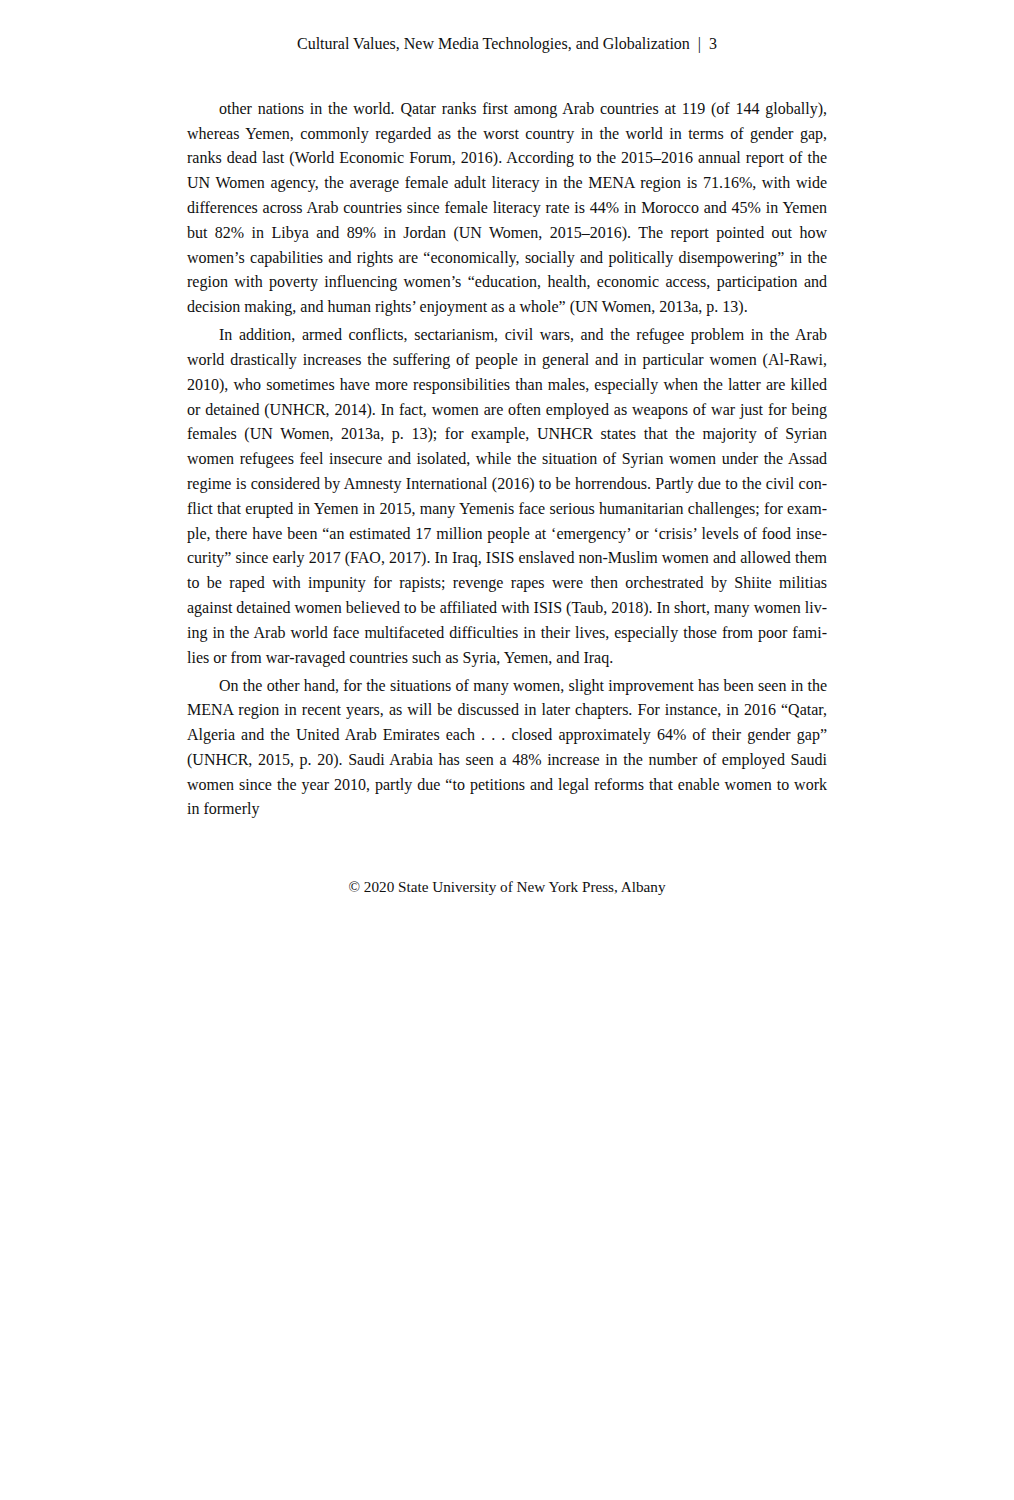Cultural Values, New Media Technologies, and Globalization | 3
other nations in the world. Qatar ranks first among Arab countries at 119 (of 144 globally), whereas Yemen, commonly regarded as the worst country in the world in terms of gender gap, ranks dead last (World Economic Forum, 2016). According to the 2015–2016 annual report of the UN Women agency, the average female adult literacy in the MENA region is 71.16%, with wide differences across Arab countries since female literacy rate is 44% in Morocco and 45% in Yemen but 82% in Libya and 89% in Jordan (UN Women, 2015–2016). The report pointed out how women’s capabilities and rights are “economically, socially and politically disempowering” in the region with poverty influencing women’s “education, health, economic access, participation and decision making, and human rights’ enjoyment as a whole” (UN Women, 2013a, p. 13).
In addition, armed conflicts, sectarianism, civil wars, and the refugee problem in the Arab world drastically increases the suffering of people in general and in particular women (Al-Rawi, 2010), who sometimes have more responsibilities than males, especially when the latter are killed or detained (UNHCR, 2014). In fact, women are often employed as weapons of war just for being females (UN Women, 2013a, p. 13); for example, UNHCR states that the majority of Syrian women refugees feel insecure and isolated, while the situation of Syrian women under the Assad regime is considered by Amnesty International (2016) to be horrendous. Partly due to the civil conflict that erupted in Yemen in 2015, many Yemenis face serious humanitarian challenges; for example, there have been “an estimated 17 million people at ‘emergency’ or ‘crisis’ levels of food insecurity” since early 2017 (FAO, 2017). In Iraq, ISIS enslaved non-Muslim women and allowed them to be raped with impunity for rapists; revenge rapes were then orchestrated by Shiite militias against detained women believed to be affiliated with ISIS (Taub, 2018). In short, many women living in the Arab world face multifaceted difficulties in their lives, especially those from poor families or from war-ravaged countries such as Syria, Yemen, and Iraq.
On the other hand, for the situations of many women, slight improvement has been seen in the MENA region in recent years, as will be discussed in later chapters. For instance, in 2016 “Qatar, Algeria and the United Arab Emirates each . . . closed approximately 64% of their gender gap” (UNHCR, 2015, p. 20). Saudi Arabia has seen a 48% increase in the number of employed Saudi women since the year 2010, partly due “to petitions and legal reforms that enable women to work in formerly
© 2020 State University of New York Press, Albany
######
Exercise brief: Starting at the line that contains "On the other", copy each line exactly through the end of the listing above. Include that first line and the last one, and add nothing.

Response to the exercise:
On the other hand, for the situations of many women, slight improvement has been seen in the MENA region in recent years, as will be discussed in later chapters. For instance, in 2016 “Qatar, Algeria and the United Arab Emirates each . . . closed approximately 64% of their gender gap” (UNHCR, 2015, p. 20). Saudi Arabia has seen a 48% increase in the number of employed Saudi women since the year 2010, partly due “to petitions and legal reforms that enable women to work in formerly
© 2020 State University of New York Press, Albany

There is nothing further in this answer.